Learning Galaxy Intrinsic Alignment Correlations
Sneh Pandya, Yuanyuan Yang, Nicholas Van Alfen, Jonathan Blazek, Robin Walters
TL;DR
The paper tackles the challenge of modeling galaxy intrinsic alignments (IA), which contaminate weak-lensing signals, by building a deep learning emulator that maps a 7D HOD parameter vector to IA correlation functions $ξ(r)$, $ω(r)$, and $η(r)$ and their aleatoric uncertainties. It uses an encoder–decoder neural network with mean-variance estimation and Monte Carlo dropout, trained on IA-augmented halo catalogs generated with halotools, to produce fast, joint predictions across all three statistics.
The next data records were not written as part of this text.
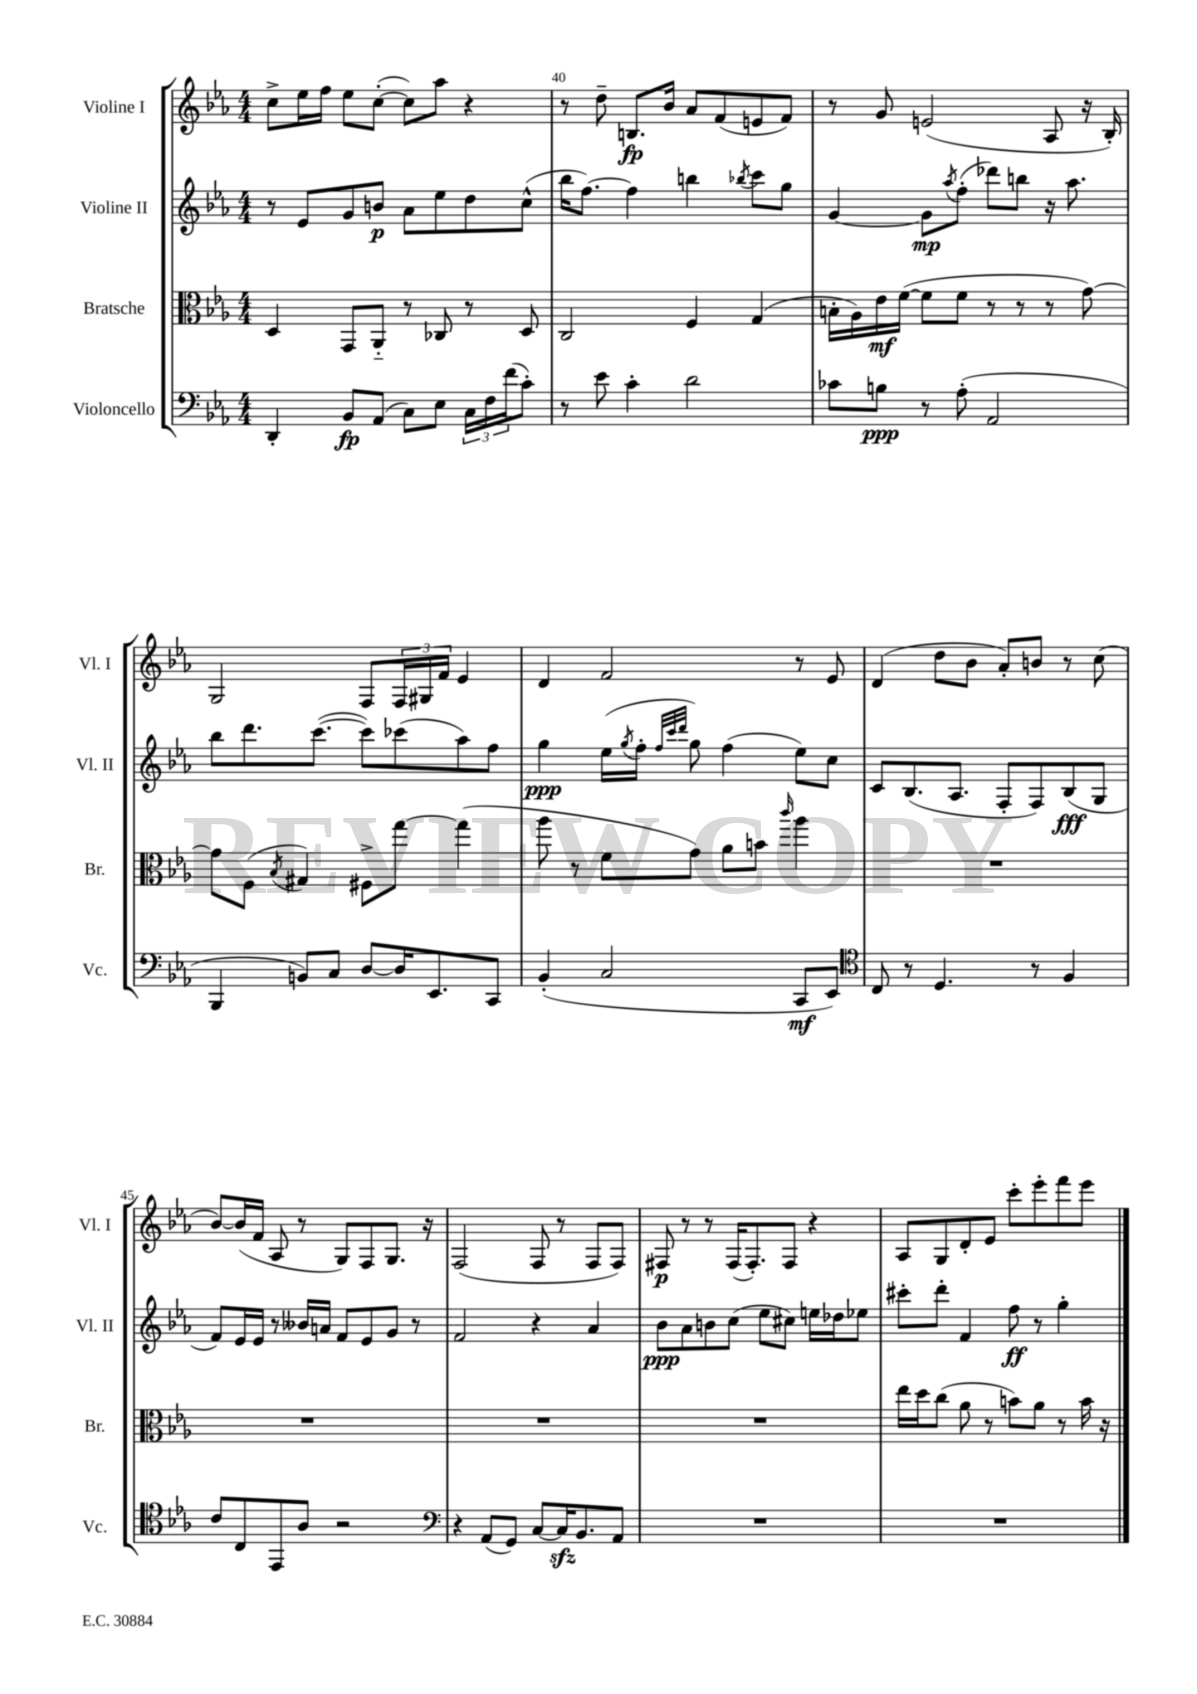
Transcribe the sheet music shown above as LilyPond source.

<<
\new StaffGroup <<
\new Staff = "s0" \with { instrumentName = "Violine I" shortInstrumentName = "Vl. I" } {
    \clef treble \key ees \major \numericTimeSignature \time 4/4
    c''8-> ees''16 f''16 ees''8 c''8~-.( c''8) aes''8 r4 |
    r8 d''8-- b8.\fp bes'16 aes'8 f'8( e'8 f'8) |
    r8 g'8 e'2( aes8 r16 bes16-.) |
    g2 f8 \tuplet 3/2 { f16 gis16 f'16 } ees'4 |
    d'4 f'2 r8 ees'8 |
    d'4( d''8 bes'8 aes'8-.) b'8 r8 c''8( |
    bes'8~) bes'16( f'16 aes8 r8 g8) f8 g8. r16 |
    f2( f8 r8 f8 f8) |
    fis8\p r8 r8 fis16( fis8.-.) fis8 r4 |
    aes8 g8 d'8-. ees'8 c'''8-. ees'''8-. f'''8 ees'''8 \bar "|." |
}
\new Staff = "s1" \with { instrumentName = "Violine II" shortInstrumentName = "Vl. II" } {
    \clef treble \key ees \major \numericTimeSignature \time 4/4
    r8 ees'8 g'8 b'8\p aes'8 ees''8 d''8 c''8-^( |
    bes''16 f''8.~) f''4 b''4 \acciaccatura { bes''8 } c'''8 g''8 |
    g'4~ g'8\mp \acciaccatura { aes''8 } f''8-.( des'''8) b''8 r16 aes''8. |
    bes''8 d'''8. c'''8.~( c'''8) ces'''8( aes''8) f''8 |
    g''4\ppp ees''16( \acciaccatura { g''8 } f''16-. \grace { f''32 c'''32 d'''32 } g''8) f''4( ees''8) c''8 |
    c'8 bes8.( aes8. f8-. f8) bes8\fff( g8 |
    f'8) ees'16 ees'16 r8 beses'16 a'16 f'8 ees'8 g'8 r8 |
    f'2 r4 aes'4 |
    bes'8\ppp aes'8 b'8 c''8( ees''8 cis''8) e''16 des''16 ees''8 |
    cis'''8-. d'''8-. f'4 f''8\ff r8 g''4-. \bar "|." |
}
\new Staff = "s2" \with { instrumentName = "Bratsche" shortInstrumentName = "Br." } {
    \clef alto \key ees \major \numericTimeSignature \time 4/4
    d4 g,8 aes,8-_ r8 ces8 r8 d8 |
    c2 f4 g4( |
    b16-. aes16) ees'16\mf f'16~( f'8 f'8 r8 r8 r8 g'8~) |
    g'8 f8( \acciaccatura { bes8 } gis4) fis8-> g''8~ g''4( |
    aes''8 r8 f'8 g'8) aes'8 b'8 \grace { c'''16 } aes''4 |
    R1 |
    R1 |
    R1 |
    R1 |
    ees''16 d''16 c''8( aes'8 r8 b'8) aes'8 r8 b'16 r16 \bar "|." |
}
\new Staff = "s3" \with { instrumentName = "Violoncello" shortInstrumentName = "Vc." } {
    \clef bass \key ees \major \numericTimeSignature \time 4/4
    d,4-. bes,8\fp aes,8( c8) ees8 \tuplet 3/2 { c16 f16 f'16( } c'8-.) |
    r8 ees'8 c'4-. d'2 |
    ces'8 b8\ppp r8 aes8-.( aes,2 |
    bes,,4 b,8) c8 d8~ d16 ees,8. c,8 |
    bes,4-.( c2 c,8\mf ees,8) |
    \clef tenor c8 r8 d4. r8 f4 |
    c'8 c8 ees,8 aes8 r2 |
    \clef bass r4 aes,8( g,8) c8~ c16\sfz bes,8. aes,8 |
    R1 |
    R1 \bar "|." |
}
>>
>>
\layout { \context { \Score currentBarNumber = #39 \override BarNumber.break-visibility = ##(#f #t #t) barNumberVisibility = #(every-nth-bar-number-visible 5) } }
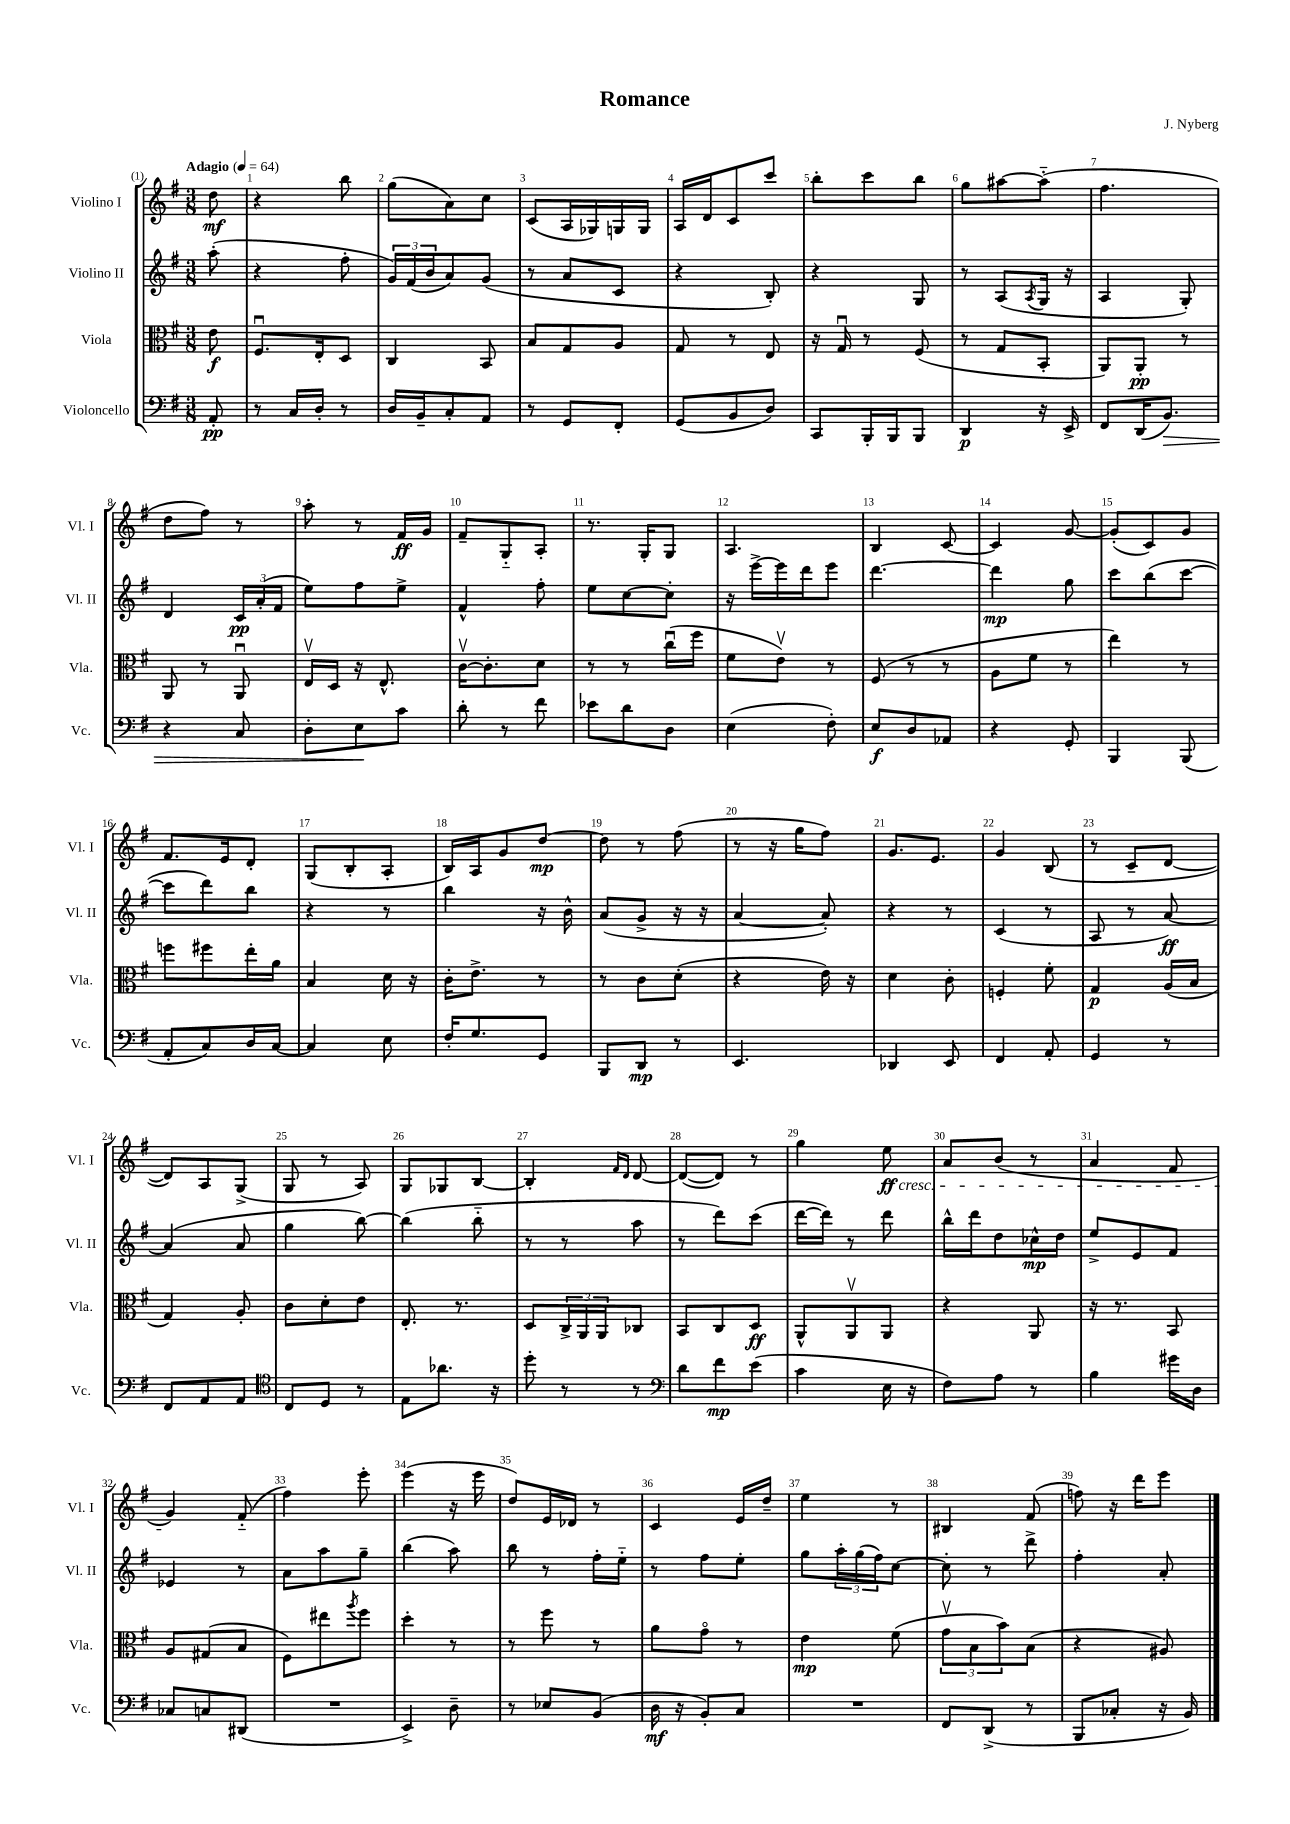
\header { title = "Romance" composer = "J. Nyberg" }
<<
\new StaffGroup <<
\new Staff = "s0" \with { instrumentName = "Violino I" shortInstrumentName = "Vl. I" } {
    \clef treble \key g \major \numericTimeSignature \time 3/8 \partial 8 \tempo "Adagio" 4 = 64
    d''8\mf |
    r4 b''8 |
    g''8( a'8) c''8 |
    c'8( a16 ges16) g16 g16 |
    a16 d'16 c'8 c'''8 |
    b''8-. c'''8 b''8 |
    g''8 ais''8~ ais''8-_( |
    fis''4. |
    d''8 fis''8) r8 |
    a''8-. r8 fis'16\ff g'16 |
    fis'8-- g8-_ a8-. |
    r8. g16-. g8 |
    a4. |
    b4 c'8~ |
    c'4 g'8~ |
    g'8-.( c'8) g'8 |
    fis'8. e'16 d'8-. |
    g8( b8-. a8-. |
    b16) a16 g'8 d''8~\mp |
    d''8 r8 fis''8( |
    r8 r16 g''16 fis''8) |
    g'8. e'8. |
    g'4 b8( |
    r8 c'8-- d'8~ |
    d'8) a8 g8->( |
    g8 r8 a8) |
    g8 ges8 b8~ |
    b4-. \grace { fis'16 d'16 } d'8~ |
    d'8~( d'8) r8 |
    g''4 e''8\ff\cresc |
    a'8 b'8( r8 |
    a'4 fis'8 |
    g'4\!) fis'8-_( |
    fis''4) e'''8-. |
    e'''4( r16 e'''16 |
    d''8) e'16 des'16 r8 |
    c'4 e'16 d''16-- |
    e''4 r8 |
    bis4 fis'8( |
    f''8) r16 d'''16 e'''8 \bar "|." |
}
\new Staff = "s1" \with { instrumentName = "Violino II" shortInstrumentName = "Vl. II" } {
    \clef treble \key g \major \numericTimeSignature \time 3/8 \partial 8
    a''8-.( |
    r4 fis''8-. |
    \tuplet 3/2 { g'16) fis'16( b'16 } a'8) g'8( |
    r8 a'8 c'8 |
    r4 b8-.) |
    r4 g8 |
    r8 a8( \acciaccatura { a8 } g16 r16 |
    a4 g8-.) |
    d'4 \tuplet 3/2 { c'16\pp a'16-.( fis'16 } |
    e''8) fis''8 e''8-> |
    fis'4-^ fis''8-. |
    e''8 c''8~ c''8-. |
    r16 e'''16~-> e'''16 d'''16 e'''8 |
    d'''4.~ |
    d'''4\mp g''8 |
    c'''8 b''8( c'''8~ |
    c'''8 d'''8) b''8 |
    r4 r8 |
    b''4 r16 b'16-^ |
    a'8( g'8-> r16 r16 |
    a'4~ a'8-.) |
    r4 r8 |
    c'4( r8 |
    a8 r8 a'8~\ff) |
    a'4( a'8 |
    g''4 b''8~) |
    b''4( b''8-_ |
    r8 r8 a''8 |
    r8 d'''8) c'''8( |
    d'''16~ d'''16) r8 d'''8 |
    b''16-^ d'''16 d''8 ces''16-^\mp d''16 |
    e''8-> e'8 fis'8 |
    ees'4 r8 |
    a'8 a''8 g''8-- |
    b''4( a''8) |
    b''8 r8 fis''16-. e''16-_ |
    r8 fis''8 e''8-. |
    g''8 \tuplet 3/2 { a''16-. g''16( fis''16) } c''8~ |
    c''8-. r8 d'''8-> |
    fis''4-. a'8-. \bar "|." |
}
\new Staff = "s2" \with { instrumentName = "Viola" shortInstrumentName = "Vla." } {
    \clef alto \key g \major \numericTimeSignature \time 3/8 \partial 8
    e'8\f |
    fis8.\downbow e16-. d8 |
    c4 b,8 |
    b8 g8 a8 |
    g8 r8 e8 |
    r16 g16\downbow r8 fis8( |
    r8 g8 b,8-. |
    a,8) a,8-.\pp r8 |
    a,8 r8 a,8\downbow |
    e16\upbow d16 r16 e8.-^ |
    c'16~\upbow c'8.-. d'8 |
    r8 r8 c''16\downbow( fis''16 |
    fis'8 e'8\upbow) r8 |
    fis8( r8 r8 |
    a8 fis'8 r8 |
    e''4) r8 |
    f''8 fis''8 e''16-. a'16 |
    b4 d'16 r16 |
    c'16-. e'8.-> r8 |
    r8 c'8 d'8-.( |
    r4 e'16) r16 |
    d'4 c'8-. |
    f4-. fis'8-. |
    g4\p a16( b16 |
    g4) a8-. |
    c'8 d'8-. e'8 |
    e8.-. r8. |
    d8 \tuplet 3/2 { c16-> a,16 a,16 } ces8 |
    b,8 c8 d8\ff |
    a,8-^ a,8\upbow a,8 |
    r4 a,8 |
    r16 r8. b,8 |
    a8 gis8( b8 |
    fis8) eis''8 \acciaccatura { a''8 } fis''8 |
    d''4-. r8 |
    r8 fis''8 r8 |
    a'8 g'8\flageolet r8 |
    e'4\mp fis'8( |
    \tuplet 3/2 { g'8\upbow b8 b'8) } b8( |
    r4 ais8) \bar "|." |
}
\new Staff = "s3" \with { instrumentName = "Violoncello" shortInstrumentName = "Vc." } {
    \clef bass \key g \major \numericTimeSignature \time 3/8 \partial 8
    a,8-.\pp |
    r8 c16 d16-. r8 |
    d16 b,16-- c8-. a,8 |
    r8 g,8 fis,8-. |
    g,8( b,8 d8) |
    c,8 b,,16-. b,,16 b,,8 |
    d,4\p r16 e,16-> |
    fis,8 d,16( b,8.\>) |
    r4 c8 |
    d8-. e8\! c'8 |
    d'8-. r8 fis'8 |
    ees'8 d'8 d8 |
    e4( fis8-.) |
    e8\f d8 aes,8 |
    r4 g,8-. |
    b,,4 b,,8( |
    a,8-. c8) d16 c16~ |
    c4 e8 |
    fis16-. g8. g,8 |
    b,,8 d,8\mp r8 |
    e,4. |
    des,4 e,8 |
    fis,4 a,8-. |
    g,4 r8 |
    fis,8 a,8 a,8 |
    \clef tenor c8 d8 r8 |
    e8 aes'8. r16 |
    d''8-. r8 r8 |
    \clef bass d'8 fis'8\mp e'8( |
    c'4 e16 r16 |
    fis8) a8 r8 |
    b4 gis'16 d16 |
    ces8 c8 dis,8( |
    R4. |
    e,4->) d8-- |
    r8 ees8 b,8( |
    d16\mf r16 b,8-.) c8 |
    R4. |
    fis,8 d,8->( r8 |
    b,,8 ces8-. r16 b,16) \bar "|." |
}
>>
>>
\layout { \context { \Score \override BarNumber.break-visibility = ##(#f #t #t) barNumberVisibility = #all-bar-numbers-visible } }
The results show $ξ(r)$ predictions reaching $\leq 10\%$ accuracy and strong correlation with ground truth (PCC$\approx$0.98 for $ξ$, 0.88 for $ω$, 0.65 for $η$), while $ω(r)$ and $η(r)$ remain noisier but empirically captured with calibrated uncertainties. This emulator dramatically accelerates IA modeling and enables efficient Monte Carlo inference for cosmology, with open-source code planned, thereby facilitating robust weak-lensing analyses and validation against larger simulations.
Abstract
The intrinsic alignments (IA) of galaxies, regarded as a contaminant in weak lensing analyses, represents the correlation of galaxy shapes due to gravitational tidal interactions and galaxy formation processes. As such, understanding IA is paramount for accurate cosmological inferences from weak lensing surveys; however, one limitation to our understanding and mitigation of IA is expensive simulation-based modeling. In this work, we present a deep learning approach to emulate galaxy position-position ($ξ$), position-orientation ($ω$), and orientation-orientation ($η$) correlation function measurements and uncertainties from halo occupation distribution-based mock galaxy catalogs. We find strong Pearson correlation values with the model across all three correlation functions and further predict aleatoric uncertainties through a mean-variance estimation training procedure. $ξ(r)$ predictions are generally accurate to $\leq10\%$. Our model also successfully captures the underlying signal of the noisier correlations $ω(r)$ and $η(r)$, although with a lower average accuracy. We find that the model performance is inhibited by the stochasticity of the data, and will benefit from correlations averaged over multiple data realizations. Our code will be made open source upon journal publication.